Bad Bunny convierte Madrid en un motor económico
El puertorriqueño es un motor económico de gran escala capaz de movilizar turismo, dinamizar barrios enteros y generar un retorno millonario para la ciudad.
La residencia de Bad Bunny en Madrid ya trasciende lo musical para convertirse en uno de los fenómenos económicos más relevantes del año en la capital. Los diez conciertos que el artista puertorriqueño ofrecerá en el Riyadh Air Metropolitano entre el 30 de mayo y el 15 de junio movilizarán a cientos de miles de personas.
Dejarán un impacto estimado de hasta 200 millones de euros en la economía madrileña, según las previsiones del sector.
Una millonaria taquilla
La magnitud del fenómeno comienza por la venta de entradas. Bad Bunny ha vendido cerca de 600.000 localidades en Madrid, con un precio medio aproximado de 150 euros, aunque algunas superan los 500.
Solo por taquilla, la recaudación supera ampliamente los 90 millones de euros. Pero el verdadero alcance económico va mucho más allá del recinto. La llegada masiva de asistentes está activando sectores como la hostelería, el turismo, el comercio, el transporte y el ocio nocturno, generando un efecto multiplicador sobre buena parte de la actividad empresarial de la ciudad.
Uno de los datos clave está en el perfil del público desplazado. Se estima que alrededor del 40 % de los asistentes (unas 300.000 personas) proceden de fuera de la Comunidad de Madrid. Esa llegada de visitantes nacionales e internacionales está elevando la demanda hotelera y el consumo turístico durante más de dos semanas.
Hoteles y restaurantes disparan sus ingresos
En los días de mayor afluencia, la ocupación hotelera alcanza el 80 %, mientras que el gasto se distribuye por diferentes zonas de la capital gracias al formato de residencia prolongada del artista.

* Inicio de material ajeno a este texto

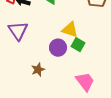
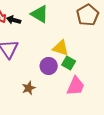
pink trapezoid: (85, 82) -> (76, 86), moved, turned 60

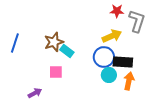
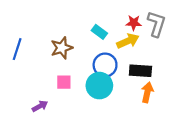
red star: (117, 11) -> (134, 23), moved
cyan rectangle: (67, 51) -> (99, 32), moved
blue circle: (104, 57) -> (105, 65), moved
cyan circle: (109, 75) -> (99, 86), moved, size x1.5

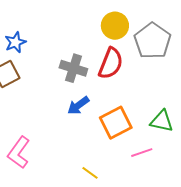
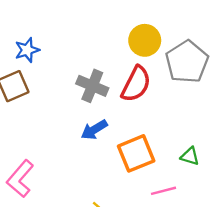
green triangle: (162, 121) -> (190, 156), size x0.7

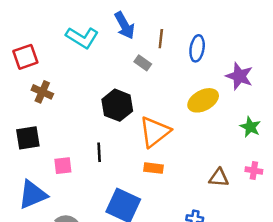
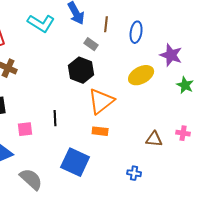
black hexagon: (117, 105) -> (81, 70), moved
green star: (250, 127) -> (185, 85), moved

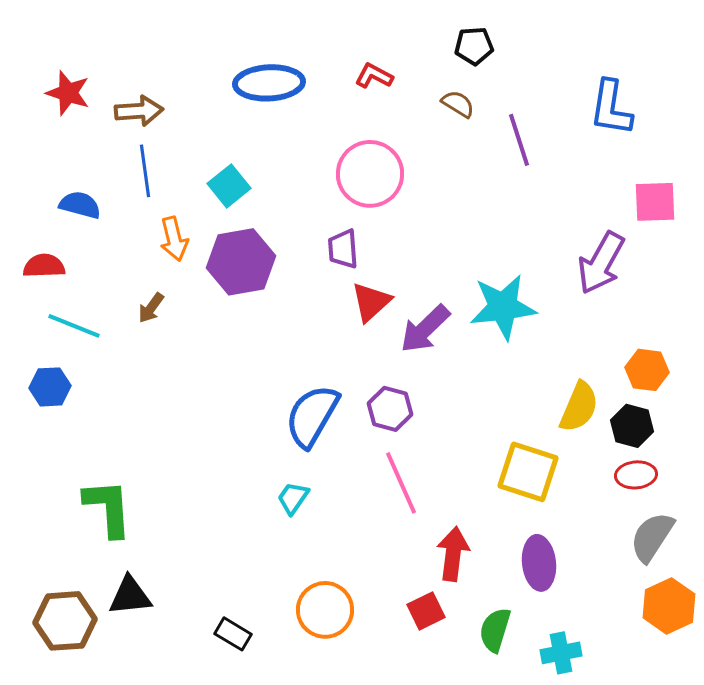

La hostelería es uno de los sectores más beneficiados. Hostelería Madrid calcula que bares, restaurantes y cafeterías ingresarán entre 14 y 28 millones de euros durante el ciclo de conciertos.
El gasto medio previsto por asistente se sitúa entre 20 y 40 euros diarios en restauración, especialmente en establecimientos de ticket medio y medio-bajo.
Los conciertos de Bad Bunny en Madrid se dejan sentir en algunos barrios
Los barrios donde más se está notando este efecto son Malasaña, Chueca y Tribunal, que concentran alrededor del 10 % de las reservas registradas durante estas fechas. Les siguen zonas como Las Letras, Atocha-Jerónimos, Lavapiés, Antón Martín y Embajadores, donde también se ha producido un notable incremento de la actividad.
También el ocio nocturno prevé una repercusión significativa. La Asociación de Empresarios de Ocio y Espectáculos de Madrid estima que aproximadamente el 15 % del impacto económico total generado por los conciertos recaerá sobre este sector.
Desde la patronal destacan además que el horario de finalización de los conciertos, previsto en torno a las 23.00 horas, favorece la continuidad del consumo posterior en locales de ocio, al tiempo que reduce molestias vecinales.
El llamado “efecto Bad Bunny” también está teniendo reflejo en el consumo vinculado al merchandising y la cultura fan. La demanda de productos relacionados con el artista se ha disparado en las últimas semanas, desde vinilos y camisetas hasta accesorios asociados a su gira. A ello se suma el lanzamiento de su colección junto a Zara, que amplía aún más el impacto comercial vinculado a su paso por España.
Con estas cifras, la residencia madrileña de Bad Bunny se consolida como mucho más que una serie de conciertos. Un fenómeno que confirma el creciente peso de los grandes eventos musicales como impulsores directos de la economía urbana.